In my opinion, the reason this book is so much better than traditional resources on the subject is that the author adheres to a few basic principles that I find fundamental to learning.
From the author:
"About this book
This book is designed to be easy to follow. I avoid big leaps of thought. Any time a new concept is introduced, I explain it right away or tell you when I’ll explain it. Core concepts are reinforced with exercises and multiple explanations so that you can check your assumptions and make sure you’re following along.
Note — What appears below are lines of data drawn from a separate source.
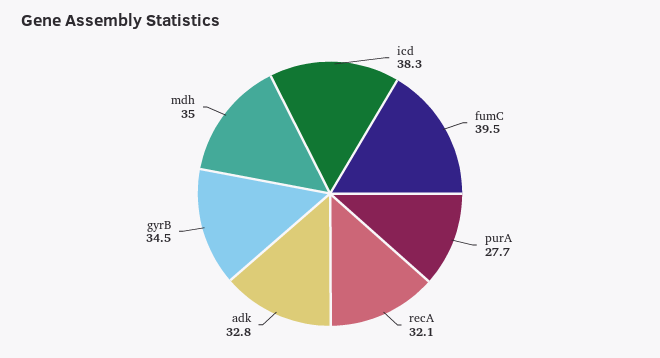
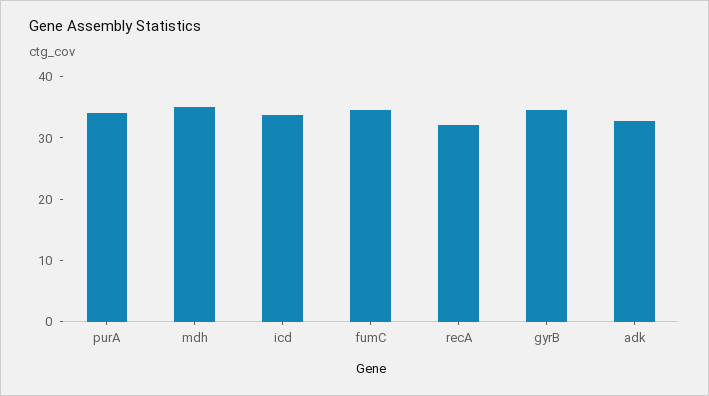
icd: 38.3 -> 34
fumC: 39.5 -> 34
purA: 27.7 -> 34

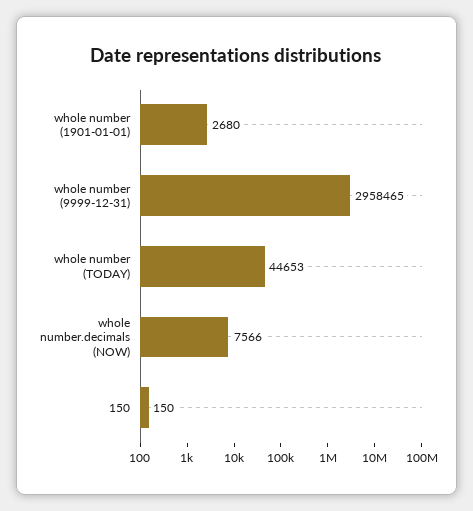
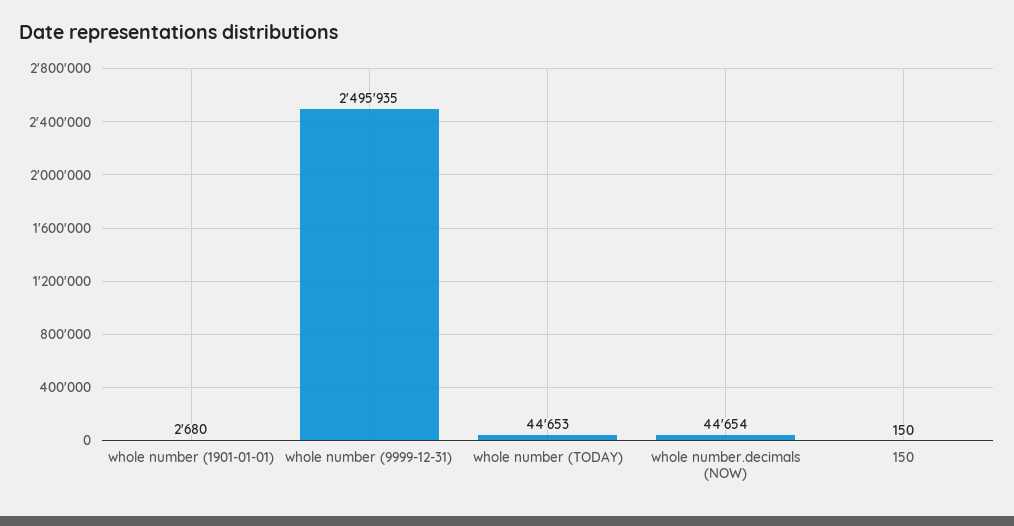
whole number (9999-12-31): 2958465 -> 2495935
whole number.decimals (NOW): 7566 -> 44654

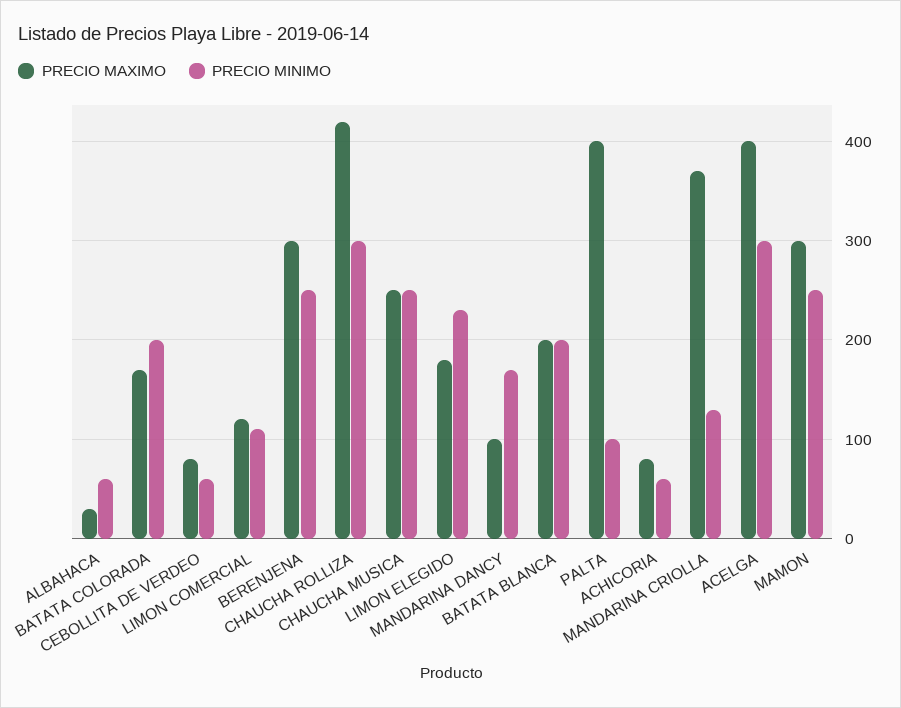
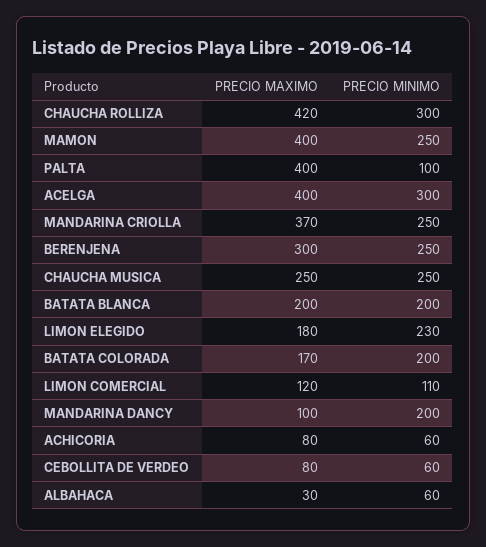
PRECIO MINIMO, MANDARINA DANCY: 170 -> 200
PRECIO MINIMO, MANDARINA CRIOLLA: 130 -> 250
PRECIO MAXIMO, MAMON: 300 -> 400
I lead with examples. Instead of writing symbol soup, my goal is to make it easy for you to visualize these concepts. I also think we learn best by being able to recall something we already know, and examples make recall easier. So when you’re trying to remember the difference between arrays and linked lists (explained in chapter 2), you can just think about getting seated for a movie. Also, at the risk of stating the obvious, I’m a visual learner. This book is chock-full of images.
The contents of the book are carefully curated. There’s no need to write a book that covers every sorting algorithm—that’s why we have Wikipedia and Khan Academy. All the algorithms I’ve included are practical. I’ve found them useful in my job as a so ware engineer, and they provide a good foundation for more complex topics."
The book starts with simple concrete examples and then moves towards abstraction. Most books on the subject start with abstract mathematical equations (symbol soup as the author calls it) and then move towards concrete implementations (or just stay with abstract proofs). That is approach is completely backwards to me, but perhaps it works well for others.